China musn’t feel humiliated by the West

DISCLAIMER: All opinions in this column reflect the views of the author(s), not of EURACTIV Media network.

“There is a gulf of misunderstanding between China and the West over Tibet and the Dalai Lama,” argues Stanley Crossick, founding chairman of the European Policy Centre (EPC), in a post on

“No agreement is possible on the alleged rights and wrongs of both sides,” he believes, claiming that the biggest single problem is “separating fact from fiction, whether its source is Tibetan, Chinese or Western”. 

Whatever the source, the author maintains that anything seen as a threat to China’s territorial integrity is “hypersensitive” in Beijing.

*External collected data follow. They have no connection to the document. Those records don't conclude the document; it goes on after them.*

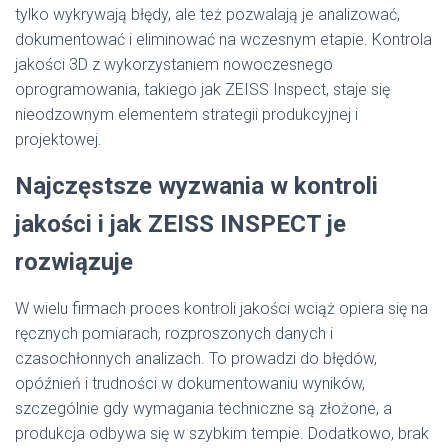
tylko wykrywają błędy, ale też pozwalają je analizować,
dokumentować i eliminować na wczesnym etapie. Kontrola
jakości 3D z wykorzystaniem nowoczesnego
oprogramowania, takiego jak ZEISS Inspect, staje się
nieodzownym elementem strategii produkcyjnej i
projektowej.
Najczęstsze wyzwania w kontroli
jakości i jak ZEISS INSPECT je
rozwiązuje
W wielu firmach proces kontroli jakości wciąż opiera się na
ręcznych pomiarach, rozproszonych danych i
czasochłonnych analizach. To prowadzi do błędów,
opóźnień i trudności w dokumentowaniu wyników,
szczególnie gdy wymagania techniczne są złożone, a
produkcja odbywa się w szybkim tempie. Dodatkowo, brak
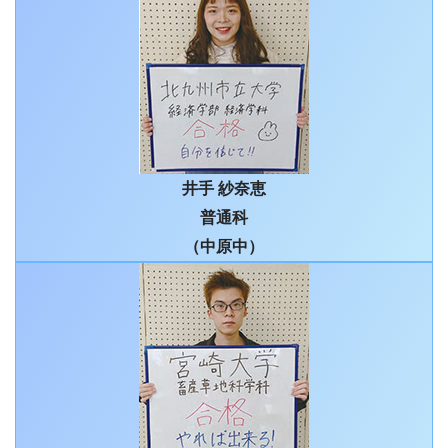
井手 紗奈恵
普通科
（中原中）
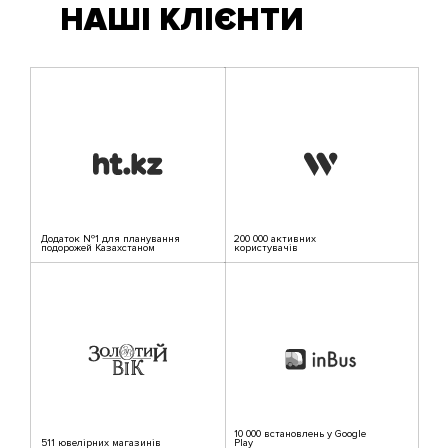
НАШІ КЛІЄНТИ
Додаток №1 для планування
200 000 активних
подорожей Казахстаном
користувачів
10 000 встановлень у Google
511 ювелірних магазинів
Play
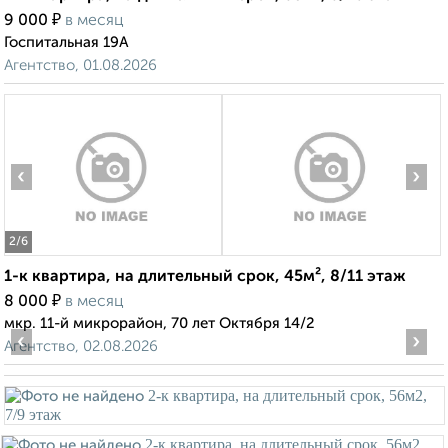
₽
9 000
в месяц
Госпитальная 19А
Агентство, 01.08.2026
‹
›
2
/6
1-к квартира, на длительный срок, 45м², 8/11 этаж
₽
8 000
в месяц
мкр. 11-й микрорайон, 70 лет Октября 14/2
‹
›
Агентство, 02.08.2026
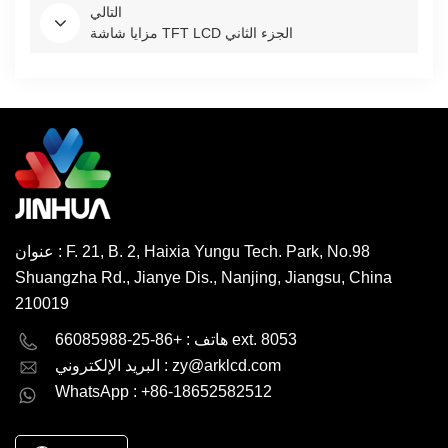
التالي
مزايا شاشة TFT LCD الجزء الثاني
عنوان : F. 21, B. 2, Haixia Yungu Tech. Park, No.98
Shuangzha Rd., Jianye Dis., Nanjing, Jiangsu, China
210019
English
Deutsch
هاتف : +86-25-66085988 ext. 8053
zy@arklcd.com
البريد الإلكتروني :
русский
español
WhatsApp : +86-18652582512
العربية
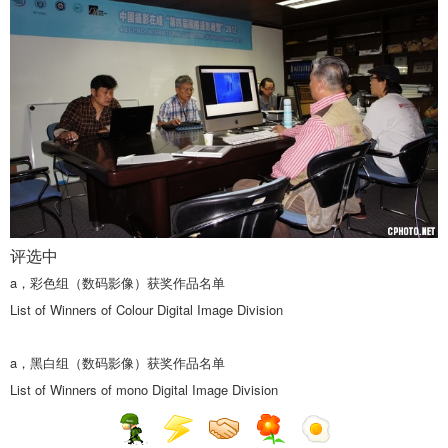
评选中
a，
彩色组（数码影像）获奖作品名单
List of Winners of Colour Digital Image Division
a，
黑白组（数码影像）获奖作品名单
List of Winners of mono Digital Image Division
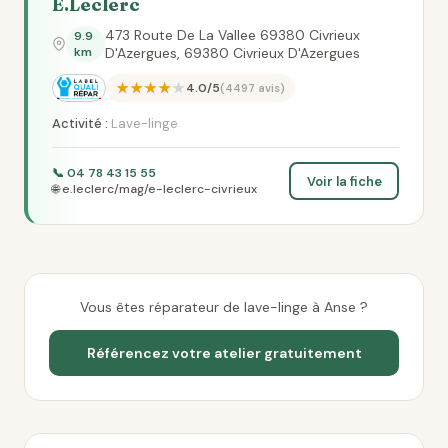
E.Leclerc
473 Route De La Vallee 69380 Civrieux
9.9
km
D'Azergues, 69380 Civrieux D'Azergues
★★★★★
4.0/5
(4497 avis)
Activité :
Lave-linge
📞 04 78 43 15 55
Voir la fiche
🌐 e.leclerc/mag/e-leclerc-civrieux
Vous êtes réparateur de lave-linge à Anse ?
Référencez votre atelier gratuitement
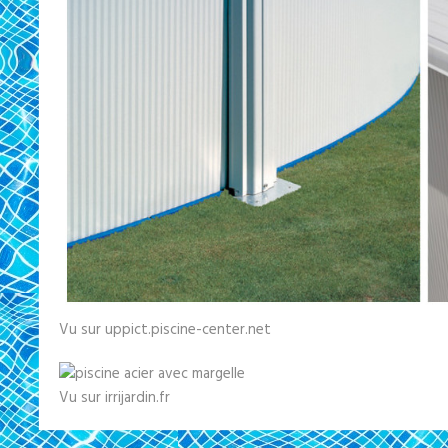
Vu sur uppict.piscine-center.net
Vu sur irrijardin.fr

Aside from this, Crossick believes that “no progress has been made, or is likely to be made, in negotiations between Beijing and the Tibetan exiles”. While the Dalai Lama’s policy towards Beijing was “unchanged” at the bilateral talks in-between China and Tibetan exiles earlier this month, he warns that younger Tibetans at the summit had “more radical ideas”. 

However, the meeting resulted in “no effort” on the part of China to meet the demands for autonomy, Crossick states. Moreover, it remains unclear what the Dalai Lama means by calling for “meaningful autonomy” for the Tibetan people, he writes, insisting that clarification of what Beijing means by “autonomous region” is required. 

Whichever way we look at it, China sees “autonomy as the first stage to independence,” Crossick maintains. Therefore, he believes “it is impossible to imagine a compromise”. 

The founding chairman of the EPC also accuses the EU of failing to “coordinate its approach and use its collective authority” towards Beijing. He blames the European Parliament, media and protest groups for their “irresponsible behaviour”, which China is yet to disassociate from EU governments. 

“It’s important to remember that all 27 member states are committed to the territorial integrity of China […] but if they decide that they all wish to meet the Dalai Lama, at least let Beijing cope with a combined voice,” Crossick pleads. 

If there is any hope of Europe and China seeing eye-to-eye in future, “it is essential that the Chinese do not see the Tibet issue as a continuation of their humiliation by the West,” Crossick concludes.